Arrestato per l'omicidio di una badante

VIGEVANO. Ieri mattina a Crema ha massacrato a coltellate una donna che stava andando a lavorare ed è fuggito al volante di una vecchia Saab scura. Vito D'Onghia, un uomo di 54 anni originario di Andria ma residente a Vigevano nel camping Ticinia, è stato arrestato dai carabinieri a Rovato, in provincia di Brescia. Alcuni testimoni avevano notato il numero di targa della sua auto dopo l'omicidio di Antonia Sangiovanni, una donna che aveva 53 anni, ed abitava a Crema in via Martini. I controlli erano subito scattati anche a Vigevano.

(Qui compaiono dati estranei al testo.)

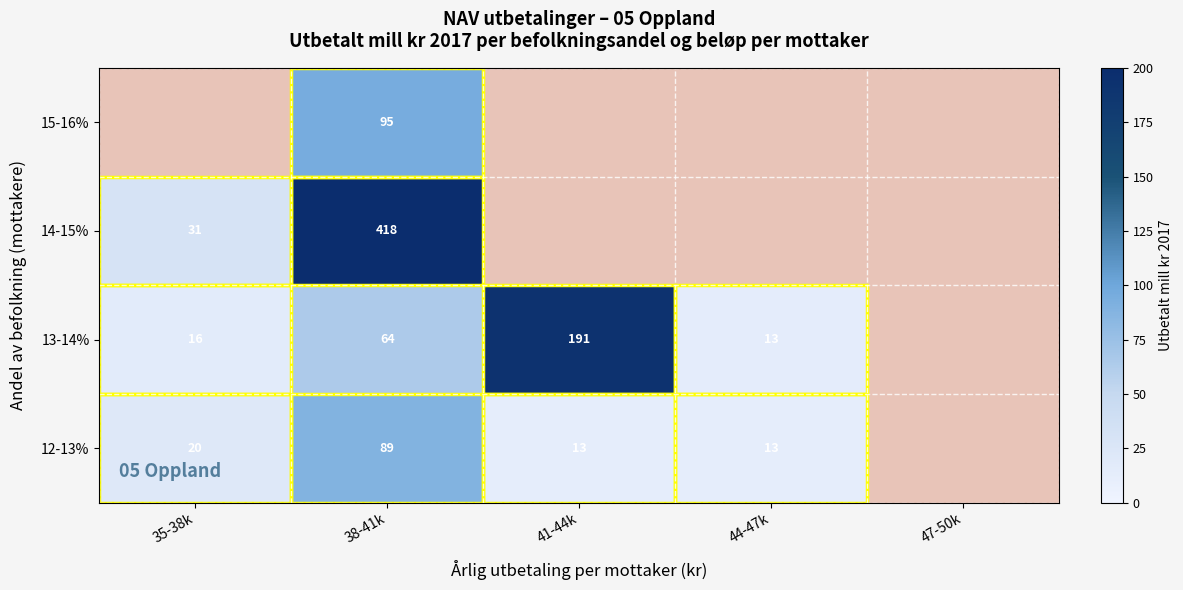

The 13-14% series shows 8.3 at 44-47k. True or false?

False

Vito D'Onghia, sino a venerdi pomeriggio, era rimasto nella sua roulotte non lontano dall'ingresso del camping Ticinia e, forse già in serata, era partito per Crema dove abitava quella donna con la quale aveva intrapreso un rapporto di amicizia. E forse anche d'affari. I carabinieri sono sempre al lavoro per spiegare il tipo di rapporto che c'era tra i due. Da questo particolare sarà facile risalire al movente del delitto. Le indagini sono quindi tutt'altro che concluse.

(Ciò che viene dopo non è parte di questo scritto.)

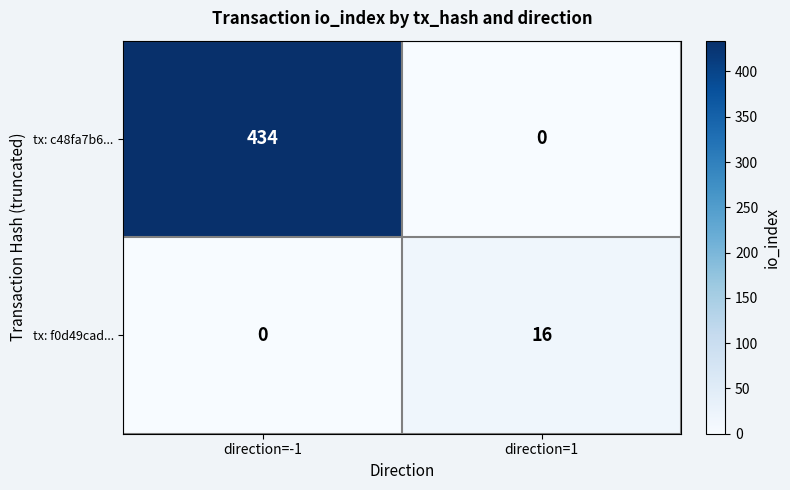

True or false: tx: f0d49cad... has a value of 16 at direction=1.

True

Ecco la ricostruzione del brutale omicidio avvenuto, ieri mattina verso le 6.30, a Crema. Antonia Sangiovanni, una vedova che aveva 53 anni ed era madre di tre figli, è uscita di casa in sella alla sua bicicletta. Doveva raggiugere la stazione ferroviaria e da qui salire sul treno che l'avrebbe portata a Brignano Gera d'Adda, un paesino della priovincia di Bergamo dove faceva la badante. Dopo nemmeno duecento metri l'agguato. Una vecchia Saab l'ha infatti investita e scaraventata sull'asfalto. Antonia Sangiovanni ha riconosciuto il conducente e si è resa conto del pericolo. La donna si è messa a correre ma l'uomo, che secondo gli investigatori, era proprio Vito D'Onghia, l'ha inseguita a piedi. La donna è ritornata verso casa ed è entrata in un cortile di uno stabile vicino. Qui è stata raggiunta dall'assassino che non ha perso tempo: l'ha colpita con più di dieci coltellate. Fendenti molto decisi, quell'uomo voleva proprio ucciderla. I vicini hanno sentito le sue urla, si sono affacciati alle finestre e qualcuno ha fatto in tempo a scorgere la sagoma di quella Saab in fuga. I testimoni hanno anche preso i numeri di targa. In via Martini sono intervenuti gli uomini del commissariato di Crema che, dopo un controllo al terminale, hanno identificato il proprietario dell'auto in fuga. Era Vito D'Onghia, abitante a Vigevano. E cosi è scattata una vera e propria caccia all'uomo. Il camping vicino al Ticino è stato perquisito da cima a fondo ieri mattina sia dalla polizia che dai carainieri. Ma Vito D'Onghia non era ritornato in un posto dove sapeva che lo avrebbero cercato sicuramente. Le ricerche sono state estese anche al bresicano e in provincia di Bergamo. Ieri pomeriggio verso le 17 l'uomo è stato bloccato in una baita a Rovato, nel bresciano. L'uomo aveva lavorato li una decina di anni fa. E' stato accompagnato nella caserma di Chiari e da qui sarà trasferito a Crema a disposizione della magistratura.